Hardware project source files:
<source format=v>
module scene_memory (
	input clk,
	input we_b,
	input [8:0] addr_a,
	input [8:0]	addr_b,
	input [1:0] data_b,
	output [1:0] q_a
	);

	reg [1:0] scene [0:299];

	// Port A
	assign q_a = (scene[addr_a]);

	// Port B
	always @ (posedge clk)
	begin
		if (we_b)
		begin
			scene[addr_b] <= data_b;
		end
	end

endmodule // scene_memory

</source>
* * *
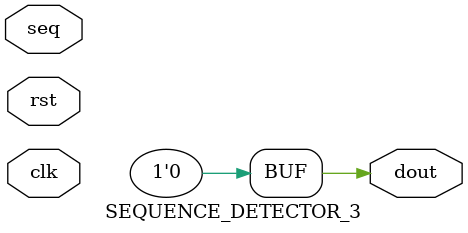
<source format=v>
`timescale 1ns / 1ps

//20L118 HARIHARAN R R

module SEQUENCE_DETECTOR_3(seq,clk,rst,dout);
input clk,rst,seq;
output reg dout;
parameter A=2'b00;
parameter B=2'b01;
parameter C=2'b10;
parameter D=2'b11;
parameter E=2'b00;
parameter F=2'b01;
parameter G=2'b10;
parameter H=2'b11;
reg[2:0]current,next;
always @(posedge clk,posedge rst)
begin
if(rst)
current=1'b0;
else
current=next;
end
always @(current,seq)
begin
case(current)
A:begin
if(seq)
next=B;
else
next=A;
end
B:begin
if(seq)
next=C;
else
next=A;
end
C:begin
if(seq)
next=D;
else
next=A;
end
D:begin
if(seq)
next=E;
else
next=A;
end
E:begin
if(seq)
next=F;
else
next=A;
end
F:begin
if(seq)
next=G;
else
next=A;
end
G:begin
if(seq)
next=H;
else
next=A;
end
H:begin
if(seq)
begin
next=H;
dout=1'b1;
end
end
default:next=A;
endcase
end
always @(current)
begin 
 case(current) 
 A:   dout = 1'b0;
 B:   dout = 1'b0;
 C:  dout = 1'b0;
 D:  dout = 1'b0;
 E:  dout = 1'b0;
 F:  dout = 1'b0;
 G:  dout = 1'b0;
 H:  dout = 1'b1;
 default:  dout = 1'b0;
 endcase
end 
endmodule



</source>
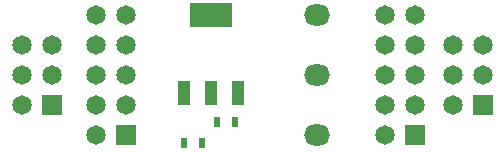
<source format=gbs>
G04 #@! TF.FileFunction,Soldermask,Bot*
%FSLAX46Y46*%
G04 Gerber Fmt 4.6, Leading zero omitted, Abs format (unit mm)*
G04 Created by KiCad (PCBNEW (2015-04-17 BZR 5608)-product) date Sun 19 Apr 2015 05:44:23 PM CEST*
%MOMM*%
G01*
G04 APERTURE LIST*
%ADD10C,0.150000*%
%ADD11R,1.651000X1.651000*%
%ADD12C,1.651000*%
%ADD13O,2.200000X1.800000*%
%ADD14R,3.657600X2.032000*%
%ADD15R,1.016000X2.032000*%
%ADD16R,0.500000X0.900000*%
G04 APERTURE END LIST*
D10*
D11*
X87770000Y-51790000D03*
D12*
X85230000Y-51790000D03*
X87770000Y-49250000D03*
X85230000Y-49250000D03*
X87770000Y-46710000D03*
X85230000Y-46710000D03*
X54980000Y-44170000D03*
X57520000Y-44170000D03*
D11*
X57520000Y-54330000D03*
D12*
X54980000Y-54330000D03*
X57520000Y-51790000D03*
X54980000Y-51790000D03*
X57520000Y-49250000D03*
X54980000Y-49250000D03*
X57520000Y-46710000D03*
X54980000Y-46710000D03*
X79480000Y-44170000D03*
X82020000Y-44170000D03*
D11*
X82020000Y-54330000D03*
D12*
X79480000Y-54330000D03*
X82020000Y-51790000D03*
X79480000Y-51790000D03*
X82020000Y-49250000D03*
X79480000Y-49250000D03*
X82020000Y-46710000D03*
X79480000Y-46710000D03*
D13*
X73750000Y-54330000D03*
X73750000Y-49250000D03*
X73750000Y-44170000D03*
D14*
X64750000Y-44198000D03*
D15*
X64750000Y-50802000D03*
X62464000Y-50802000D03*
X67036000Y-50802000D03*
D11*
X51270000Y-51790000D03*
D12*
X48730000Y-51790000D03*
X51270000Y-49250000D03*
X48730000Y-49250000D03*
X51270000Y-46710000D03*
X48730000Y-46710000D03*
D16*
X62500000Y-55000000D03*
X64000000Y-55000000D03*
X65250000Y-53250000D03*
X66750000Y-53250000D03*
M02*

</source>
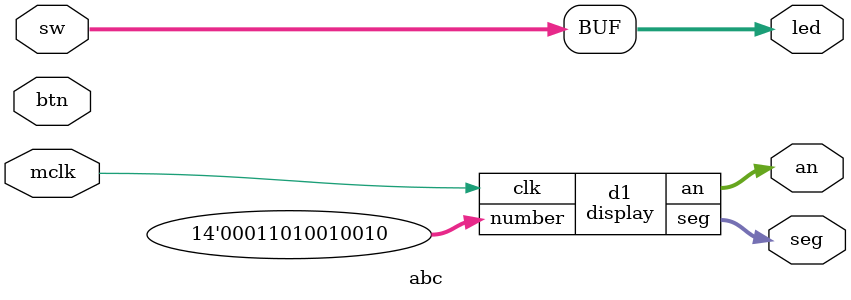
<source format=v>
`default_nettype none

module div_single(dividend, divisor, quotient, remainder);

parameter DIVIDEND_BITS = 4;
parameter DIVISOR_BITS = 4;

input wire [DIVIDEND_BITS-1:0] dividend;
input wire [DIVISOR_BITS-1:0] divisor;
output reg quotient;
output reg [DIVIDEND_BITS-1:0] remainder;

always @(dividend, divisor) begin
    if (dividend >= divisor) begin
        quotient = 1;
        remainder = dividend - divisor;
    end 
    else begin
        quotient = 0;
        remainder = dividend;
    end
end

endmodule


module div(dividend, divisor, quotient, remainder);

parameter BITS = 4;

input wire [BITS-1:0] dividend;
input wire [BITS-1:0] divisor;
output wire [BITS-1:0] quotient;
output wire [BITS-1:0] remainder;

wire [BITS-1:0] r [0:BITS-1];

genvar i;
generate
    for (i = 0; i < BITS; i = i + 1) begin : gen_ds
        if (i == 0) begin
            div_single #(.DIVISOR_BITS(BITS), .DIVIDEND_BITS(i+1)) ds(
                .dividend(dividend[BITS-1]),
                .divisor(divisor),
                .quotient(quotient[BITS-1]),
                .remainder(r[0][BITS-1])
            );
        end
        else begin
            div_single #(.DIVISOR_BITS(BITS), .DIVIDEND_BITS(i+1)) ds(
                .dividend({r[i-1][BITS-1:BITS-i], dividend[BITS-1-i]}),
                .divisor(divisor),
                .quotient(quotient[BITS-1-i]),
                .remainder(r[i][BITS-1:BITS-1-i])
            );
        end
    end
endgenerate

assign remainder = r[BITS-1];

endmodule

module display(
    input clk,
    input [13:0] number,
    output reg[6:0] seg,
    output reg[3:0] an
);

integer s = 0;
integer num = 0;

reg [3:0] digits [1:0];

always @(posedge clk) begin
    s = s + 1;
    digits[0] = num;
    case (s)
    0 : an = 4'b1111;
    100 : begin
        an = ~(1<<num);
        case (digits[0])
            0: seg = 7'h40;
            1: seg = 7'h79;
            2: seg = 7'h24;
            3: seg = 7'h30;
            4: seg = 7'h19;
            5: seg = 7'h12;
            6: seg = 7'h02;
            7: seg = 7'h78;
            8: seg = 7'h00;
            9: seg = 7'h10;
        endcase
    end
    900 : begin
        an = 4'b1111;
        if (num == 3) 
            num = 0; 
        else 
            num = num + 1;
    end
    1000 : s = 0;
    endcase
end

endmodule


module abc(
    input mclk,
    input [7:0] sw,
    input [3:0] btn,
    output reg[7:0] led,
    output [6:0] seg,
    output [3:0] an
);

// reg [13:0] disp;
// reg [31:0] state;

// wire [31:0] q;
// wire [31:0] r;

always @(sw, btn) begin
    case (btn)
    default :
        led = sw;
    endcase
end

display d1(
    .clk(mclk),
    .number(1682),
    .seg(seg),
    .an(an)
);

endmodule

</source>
* * *
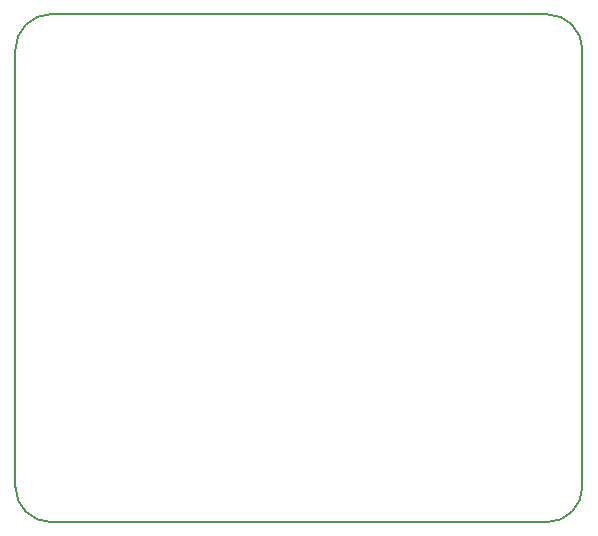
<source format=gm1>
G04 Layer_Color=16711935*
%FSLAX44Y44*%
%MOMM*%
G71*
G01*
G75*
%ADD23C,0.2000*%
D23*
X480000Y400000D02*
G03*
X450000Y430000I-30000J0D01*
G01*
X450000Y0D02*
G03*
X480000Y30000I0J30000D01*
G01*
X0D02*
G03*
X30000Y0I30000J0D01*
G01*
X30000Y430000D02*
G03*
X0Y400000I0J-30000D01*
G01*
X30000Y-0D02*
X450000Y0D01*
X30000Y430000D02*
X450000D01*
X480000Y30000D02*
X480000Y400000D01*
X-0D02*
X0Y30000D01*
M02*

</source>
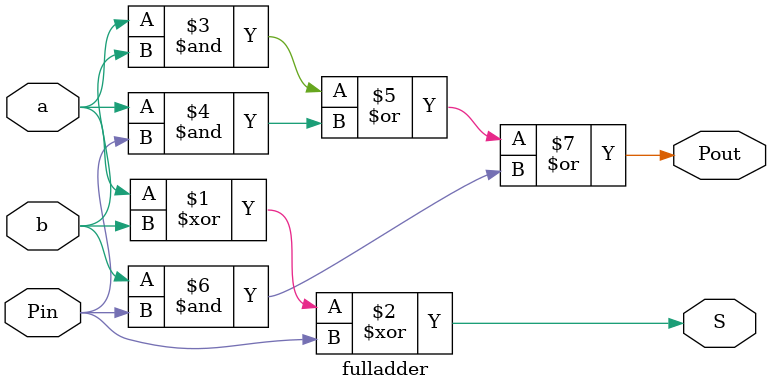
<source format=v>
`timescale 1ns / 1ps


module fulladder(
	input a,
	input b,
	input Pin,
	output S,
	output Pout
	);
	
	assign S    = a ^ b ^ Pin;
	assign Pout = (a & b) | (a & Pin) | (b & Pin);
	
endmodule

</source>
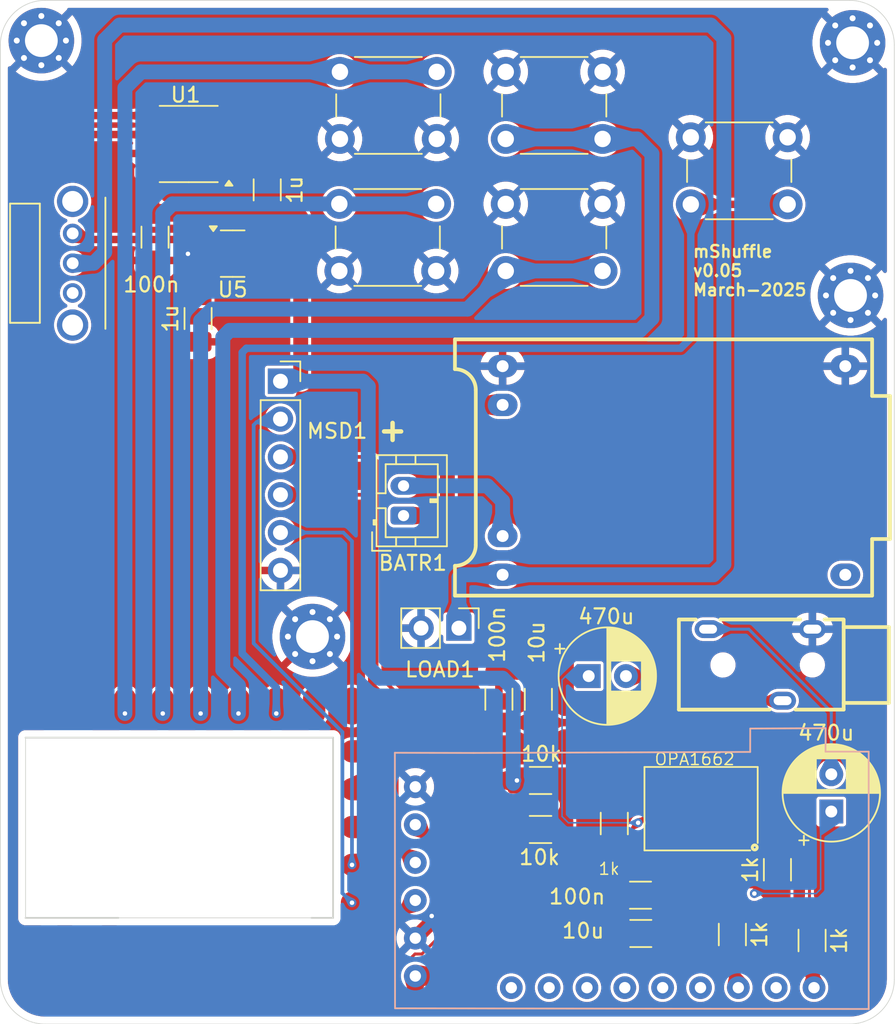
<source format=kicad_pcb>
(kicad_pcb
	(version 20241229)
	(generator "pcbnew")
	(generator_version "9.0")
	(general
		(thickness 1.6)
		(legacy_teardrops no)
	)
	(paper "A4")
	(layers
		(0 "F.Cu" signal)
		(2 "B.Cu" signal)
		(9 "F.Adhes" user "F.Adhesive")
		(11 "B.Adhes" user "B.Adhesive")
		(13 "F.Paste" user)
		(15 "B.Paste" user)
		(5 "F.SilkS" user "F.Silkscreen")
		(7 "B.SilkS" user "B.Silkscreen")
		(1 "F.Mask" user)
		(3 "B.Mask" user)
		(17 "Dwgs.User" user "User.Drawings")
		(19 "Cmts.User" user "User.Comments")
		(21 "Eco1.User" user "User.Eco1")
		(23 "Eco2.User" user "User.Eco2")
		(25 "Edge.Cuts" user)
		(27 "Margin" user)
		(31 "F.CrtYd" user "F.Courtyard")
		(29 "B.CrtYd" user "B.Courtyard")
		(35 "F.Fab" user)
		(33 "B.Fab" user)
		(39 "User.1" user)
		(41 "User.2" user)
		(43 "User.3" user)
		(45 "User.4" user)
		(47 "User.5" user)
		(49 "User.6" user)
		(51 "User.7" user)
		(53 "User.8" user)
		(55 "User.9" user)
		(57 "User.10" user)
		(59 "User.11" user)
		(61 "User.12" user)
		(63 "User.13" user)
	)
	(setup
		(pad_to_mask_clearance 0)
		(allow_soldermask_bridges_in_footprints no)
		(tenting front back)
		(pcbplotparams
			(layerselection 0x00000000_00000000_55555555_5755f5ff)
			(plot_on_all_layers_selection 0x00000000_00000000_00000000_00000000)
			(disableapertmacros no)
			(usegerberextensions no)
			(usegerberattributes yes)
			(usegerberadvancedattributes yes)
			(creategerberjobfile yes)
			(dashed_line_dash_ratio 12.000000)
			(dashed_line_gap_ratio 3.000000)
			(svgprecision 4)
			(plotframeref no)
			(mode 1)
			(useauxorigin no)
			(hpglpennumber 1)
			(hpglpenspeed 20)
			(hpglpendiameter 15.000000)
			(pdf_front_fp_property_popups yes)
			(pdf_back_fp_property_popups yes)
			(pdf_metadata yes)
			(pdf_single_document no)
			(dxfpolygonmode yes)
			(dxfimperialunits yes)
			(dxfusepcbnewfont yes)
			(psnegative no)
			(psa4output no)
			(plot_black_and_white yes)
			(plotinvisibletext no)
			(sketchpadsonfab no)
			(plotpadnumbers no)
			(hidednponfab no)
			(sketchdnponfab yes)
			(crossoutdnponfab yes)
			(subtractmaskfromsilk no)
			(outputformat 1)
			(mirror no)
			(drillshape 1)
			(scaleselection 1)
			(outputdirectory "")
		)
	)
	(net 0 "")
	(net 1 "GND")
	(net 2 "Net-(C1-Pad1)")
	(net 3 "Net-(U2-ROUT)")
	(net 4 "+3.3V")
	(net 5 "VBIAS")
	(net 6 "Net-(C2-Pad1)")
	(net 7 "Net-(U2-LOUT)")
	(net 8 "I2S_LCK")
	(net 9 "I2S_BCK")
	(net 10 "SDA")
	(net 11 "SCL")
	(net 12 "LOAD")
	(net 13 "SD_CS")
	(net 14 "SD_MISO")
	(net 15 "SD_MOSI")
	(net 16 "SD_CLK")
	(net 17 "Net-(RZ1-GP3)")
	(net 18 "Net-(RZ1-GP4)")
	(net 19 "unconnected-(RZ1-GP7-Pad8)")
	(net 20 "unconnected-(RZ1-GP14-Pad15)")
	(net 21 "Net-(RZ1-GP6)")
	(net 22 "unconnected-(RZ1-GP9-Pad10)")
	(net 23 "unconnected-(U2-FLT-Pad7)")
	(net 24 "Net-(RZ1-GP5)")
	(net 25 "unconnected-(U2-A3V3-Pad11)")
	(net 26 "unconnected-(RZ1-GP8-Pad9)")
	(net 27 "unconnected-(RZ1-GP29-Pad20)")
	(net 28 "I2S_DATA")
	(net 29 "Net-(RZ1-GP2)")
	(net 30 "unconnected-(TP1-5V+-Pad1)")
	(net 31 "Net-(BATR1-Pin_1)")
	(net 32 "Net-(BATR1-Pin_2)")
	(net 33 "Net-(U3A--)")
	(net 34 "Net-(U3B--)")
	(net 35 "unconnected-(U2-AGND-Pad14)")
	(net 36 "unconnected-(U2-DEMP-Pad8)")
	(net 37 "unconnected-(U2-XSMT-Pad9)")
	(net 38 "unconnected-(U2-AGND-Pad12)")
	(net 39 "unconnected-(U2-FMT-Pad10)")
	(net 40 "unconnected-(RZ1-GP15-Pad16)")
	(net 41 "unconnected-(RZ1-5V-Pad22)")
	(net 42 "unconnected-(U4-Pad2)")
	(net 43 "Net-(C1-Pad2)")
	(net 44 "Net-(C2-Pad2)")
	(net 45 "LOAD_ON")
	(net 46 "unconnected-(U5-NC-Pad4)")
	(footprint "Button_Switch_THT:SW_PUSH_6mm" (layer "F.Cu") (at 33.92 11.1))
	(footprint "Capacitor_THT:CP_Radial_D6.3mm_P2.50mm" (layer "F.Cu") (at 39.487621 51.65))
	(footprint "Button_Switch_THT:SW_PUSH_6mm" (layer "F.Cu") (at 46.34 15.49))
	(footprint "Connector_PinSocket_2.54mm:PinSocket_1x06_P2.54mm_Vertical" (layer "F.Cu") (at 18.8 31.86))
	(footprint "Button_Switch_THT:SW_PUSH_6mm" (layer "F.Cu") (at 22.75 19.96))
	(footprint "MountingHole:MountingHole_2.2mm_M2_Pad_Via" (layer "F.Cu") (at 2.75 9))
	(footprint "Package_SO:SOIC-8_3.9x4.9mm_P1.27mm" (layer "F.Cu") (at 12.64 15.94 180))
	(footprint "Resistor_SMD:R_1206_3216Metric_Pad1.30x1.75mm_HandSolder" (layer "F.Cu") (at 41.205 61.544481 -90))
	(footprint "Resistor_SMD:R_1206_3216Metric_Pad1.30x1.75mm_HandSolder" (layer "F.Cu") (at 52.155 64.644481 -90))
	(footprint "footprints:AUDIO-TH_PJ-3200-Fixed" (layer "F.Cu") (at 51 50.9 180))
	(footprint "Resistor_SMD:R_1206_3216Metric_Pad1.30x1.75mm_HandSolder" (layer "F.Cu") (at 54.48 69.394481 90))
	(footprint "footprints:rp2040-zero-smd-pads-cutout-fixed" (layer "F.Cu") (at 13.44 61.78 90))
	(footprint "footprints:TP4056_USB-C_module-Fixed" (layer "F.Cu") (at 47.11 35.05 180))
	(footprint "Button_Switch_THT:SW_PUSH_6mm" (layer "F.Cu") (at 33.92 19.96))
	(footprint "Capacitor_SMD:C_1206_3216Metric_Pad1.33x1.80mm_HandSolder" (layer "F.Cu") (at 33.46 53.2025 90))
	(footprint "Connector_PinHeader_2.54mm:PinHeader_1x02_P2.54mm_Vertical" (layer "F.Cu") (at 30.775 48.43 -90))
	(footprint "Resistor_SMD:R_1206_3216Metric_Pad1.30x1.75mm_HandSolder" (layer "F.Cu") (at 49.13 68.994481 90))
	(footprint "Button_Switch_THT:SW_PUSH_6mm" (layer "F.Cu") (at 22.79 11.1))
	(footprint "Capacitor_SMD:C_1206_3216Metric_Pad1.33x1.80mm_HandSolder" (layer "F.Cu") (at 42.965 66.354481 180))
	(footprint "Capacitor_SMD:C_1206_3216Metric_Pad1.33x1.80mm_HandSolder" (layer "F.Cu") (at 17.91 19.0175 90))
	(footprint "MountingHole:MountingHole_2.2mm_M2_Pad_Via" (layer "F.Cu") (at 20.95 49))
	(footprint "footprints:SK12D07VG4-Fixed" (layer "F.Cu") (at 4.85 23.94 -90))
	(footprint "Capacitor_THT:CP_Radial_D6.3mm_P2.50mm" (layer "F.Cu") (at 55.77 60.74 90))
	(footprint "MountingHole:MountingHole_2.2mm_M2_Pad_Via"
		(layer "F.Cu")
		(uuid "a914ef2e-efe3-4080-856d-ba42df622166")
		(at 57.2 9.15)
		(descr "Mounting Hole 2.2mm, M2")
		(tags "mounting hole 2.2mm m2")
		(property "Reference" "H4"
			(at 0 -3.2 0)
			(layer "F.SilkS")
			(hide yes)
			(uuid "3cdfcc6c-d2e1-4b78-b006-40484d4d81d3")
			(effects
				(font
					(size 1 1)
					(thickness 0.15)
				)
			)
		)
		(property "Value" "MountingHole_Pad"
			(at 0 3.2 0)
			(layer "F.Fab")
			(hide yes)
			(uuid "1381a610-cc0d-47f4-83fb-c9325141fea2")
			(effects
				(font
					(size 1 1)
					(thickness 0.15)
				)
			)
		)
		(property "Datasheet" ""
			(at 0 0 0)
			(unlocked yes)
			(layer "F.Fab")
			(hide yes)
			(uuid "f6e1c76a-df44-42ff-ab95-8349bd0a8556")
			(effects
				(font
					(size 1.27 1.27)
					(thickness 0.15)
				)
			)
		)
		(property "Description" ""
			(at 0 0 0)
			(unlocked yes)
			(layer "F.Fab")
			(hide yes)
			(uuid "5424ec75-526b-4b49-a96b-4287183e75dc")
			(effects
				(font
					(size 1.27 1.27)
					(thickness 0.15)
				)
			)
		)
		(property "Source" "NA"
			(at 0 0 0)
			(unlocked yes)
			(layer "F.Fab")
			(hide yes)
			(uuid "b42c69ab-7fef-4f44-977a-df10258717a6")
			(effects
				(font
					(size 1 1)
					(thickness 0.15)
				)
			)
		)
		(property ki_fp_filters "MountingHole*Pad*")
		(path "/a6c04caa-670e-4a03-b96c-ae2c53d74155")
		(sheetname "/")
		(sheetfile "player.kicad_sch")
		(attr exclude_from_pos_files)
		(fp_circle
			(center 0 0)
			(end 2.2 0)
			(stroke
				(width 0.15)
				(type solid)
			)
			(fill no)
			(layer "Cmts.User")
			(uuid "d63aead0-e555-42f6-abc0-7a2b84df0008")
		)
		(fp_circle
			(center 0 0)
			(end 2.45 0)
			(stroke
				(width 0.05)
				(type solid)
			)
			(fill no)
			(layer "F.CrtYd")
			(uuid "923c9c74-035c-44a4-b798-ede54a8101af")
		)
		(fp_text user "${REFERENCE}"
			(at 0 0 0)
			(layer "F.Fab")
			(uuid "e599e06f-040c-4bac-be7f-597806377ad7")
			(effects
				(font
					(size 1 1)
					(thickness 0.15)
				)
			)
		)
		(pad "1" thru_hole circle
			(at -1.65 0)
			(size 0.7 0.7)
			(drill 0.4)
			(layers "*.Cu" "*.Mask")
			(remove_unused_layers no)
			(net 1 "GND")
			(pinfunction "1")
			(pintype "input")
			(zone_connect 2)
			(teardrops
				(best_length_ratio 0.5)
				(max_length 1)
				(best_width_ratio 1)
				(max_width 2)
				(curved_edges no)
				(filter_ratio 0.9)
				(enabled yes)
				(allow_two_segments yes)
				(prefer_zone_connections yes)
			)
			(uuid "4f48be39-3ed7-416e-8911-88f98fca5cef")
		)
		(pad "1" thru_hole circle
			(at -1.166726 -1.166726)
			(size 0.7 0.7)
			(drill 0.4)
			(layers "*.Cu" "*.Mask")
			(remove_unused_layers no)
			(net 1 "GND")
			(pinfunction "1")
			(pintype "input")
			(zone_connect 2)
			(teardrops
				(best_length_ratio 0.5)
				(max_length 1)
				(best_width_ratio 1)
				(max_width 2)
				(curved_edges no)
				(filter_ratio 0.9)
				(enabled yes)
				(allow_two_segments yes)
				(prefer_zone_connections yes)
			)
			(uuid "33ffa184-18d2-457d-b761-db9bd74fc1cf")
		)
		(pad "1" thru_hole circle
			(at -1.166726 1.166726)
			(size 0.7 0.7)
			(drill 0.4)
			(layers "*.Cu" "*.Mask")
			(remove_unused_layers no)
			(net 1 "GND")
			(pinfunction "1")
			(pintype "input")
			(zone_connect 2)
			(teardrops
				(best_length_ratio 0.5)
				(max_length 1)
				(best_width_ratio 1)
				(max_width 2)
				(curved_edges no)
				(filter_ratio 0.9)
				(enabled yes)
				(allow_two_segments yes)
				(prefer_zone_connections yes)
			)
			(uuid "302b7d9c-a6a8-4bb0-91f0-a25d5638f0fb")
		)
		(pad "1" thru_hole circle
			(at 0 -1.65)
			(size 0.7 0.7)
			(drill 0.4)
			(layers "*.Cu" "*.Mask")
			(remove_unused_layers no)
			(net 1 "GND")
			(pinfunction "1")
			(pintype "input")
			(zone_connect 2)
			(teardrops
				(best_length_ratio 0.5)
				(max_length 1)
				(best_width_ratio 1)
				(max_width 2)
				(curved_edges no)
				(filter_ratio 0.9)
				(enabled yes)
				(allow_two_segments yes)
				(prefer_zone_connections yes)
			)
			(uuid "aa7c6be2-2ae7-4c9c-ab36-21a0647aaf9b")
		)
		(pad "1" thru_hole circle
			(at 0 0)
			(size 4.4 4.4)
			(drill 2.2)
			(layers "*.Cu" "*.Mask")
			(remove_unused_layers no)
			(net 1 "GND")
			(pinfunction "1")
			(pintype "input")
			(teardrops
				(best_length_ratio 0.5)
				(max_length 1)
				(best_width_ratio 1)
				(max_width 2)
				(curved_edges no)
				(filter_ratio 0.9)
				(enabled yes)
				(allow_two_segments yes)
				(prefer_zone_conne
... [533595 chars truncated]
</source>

*PROBLEM TO SOLVE:*
Only lines with the word "Courtyard" are wanted; pull each of them from the records.

*YOUR SOLUTION:*
		(31 "F.CrtYd" user "F.Courtyard")
		(29 "B.CrtYd" user "B.Courtyard")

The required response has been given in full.